Matt Warren

How to Maintain Momentum

The main lesson from a handful of recent books that I have read has been focus on fewer, more important things if you really want to make progress.  Less but better.  And that the best way to maintain the momentum on the projects you do want to take on is to make small steps and celebrate the progress, rather than reaching the end goal.

Studies have shown that the best way to create engagement in your work is to either experience achievement or recognition of achievement regularly.  This is something you have probably experienced personally.  The best projects are the ones that you can feel like you finished something at the end of every day.  Massive all or nothing projects that drag on each day where you work hard but it’s difficult to see the progress can wear you down very quickly.

With this in mind, it is important to structure your projects such that there are always pieces where people can feel personal accomplishment or otherwise provide some external recognition of something that cannot easily be sub-divided in to small tasks.

This works at various different scales too.  Entrepreneurs talk about Minimum Viable Products and “Done not perfect” to describe that initial ship-able product that can be celebrated as a turning point in the business.  At the day-to-day scale the accomplishments might be to implement a button on an app, or finalize financing terms for a business loan, or write a chapter for a book.  When you start off the day knowing the small task that provides a small step towards your end goal, then at the end of the day you can feel that sense of accomplishment when you complete it.

These small daily accomplishments are THE major factor in maintaining momentum.

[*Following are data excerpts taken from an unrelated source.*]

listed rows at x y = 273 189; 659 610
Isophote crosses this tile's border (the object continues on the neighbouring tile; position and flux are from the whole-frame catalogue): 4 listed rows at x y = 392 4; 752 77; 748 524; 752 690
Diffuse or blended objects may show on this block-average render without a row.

Work each day without the sense of accomplishment is like crossing a bog – slow, tedious and dreadful.

With the sense of accomplishment it’s like driving a car on smooth paved roads – even if you take your foot off the gas you’ll keep going forward.

How do you make this concrete and apply it to YOUR goals?

There are two steps/skills required to control and build your momentum.

  1. Focus
  2. Planning

Focus is about very specifically knowing what your goal is and using that goal as part of all your decisions.  Develop your goal by taking time to really think about it, make it something measurable, attainable, and time boxed if possible: “lose 10 lbs by summer vacation”, “reach $1M in revenue this year”, “sign up 1000 new clients this month”.  With this goal in hand filter all decisions through it.  “Will X help me accomplish Y faster?” If the answer is No, then put it aside, decline the offer, and continue to use your time on things that will get you to your goal.

Planning is about taking the time to really think about how you can accomplish your goal.  Figure out how to divide a big goal into smaller daily or weekly goals – something that is actionable. $1M per year in revenue is more difficult to understand than a $4000 per day sales goal.  Then put systems in place to measure and accomplish those smaller goals. Up front planning is important but it is also critical to re-evaluate and adjust the systems as progress is made and you learn or experience roadblocks.

With a good plan and the ability to maintain focus on your goal you stand the best chance of having the daily accomplishments needed to create momentum.  Slowly but surely these accomplishments compound until massive progress is done, goals are met and success is had.